=== TASK INSTRUCTIONS ===
Copy out the rows from the line containing "Tlf 66 12 48 30" through the line containing "hylder med ege look.", replacing "sort" with "hvid" and leaving everything else unchanged.

ENTRIES SUPPLIED START

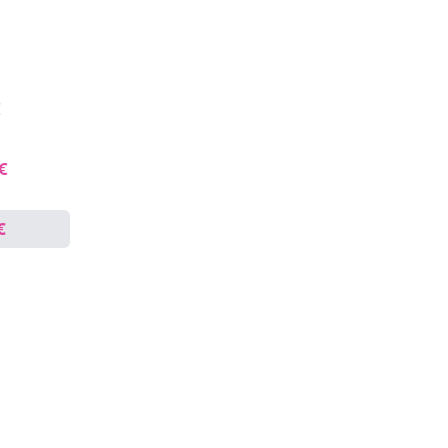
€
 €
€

ENTRIES SUPPLIED END
ENTRIES SUPPLIED START

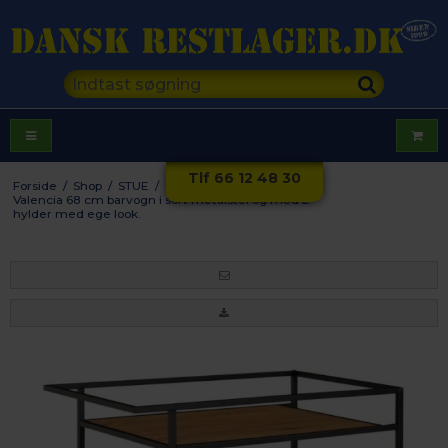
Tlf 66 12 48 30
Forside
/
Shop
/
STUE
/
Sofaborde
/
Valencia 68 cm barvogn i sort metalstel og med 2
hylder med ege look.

ENTRIES SUPPLIED END

=== SOLUTION ===
Tlf 66 12 48 30
Forside
/
Shop
/
STUE
/
Sofaborde
/
Valencia 68 cm barvogn i hvid metalstel og med 2
hylder med ege look.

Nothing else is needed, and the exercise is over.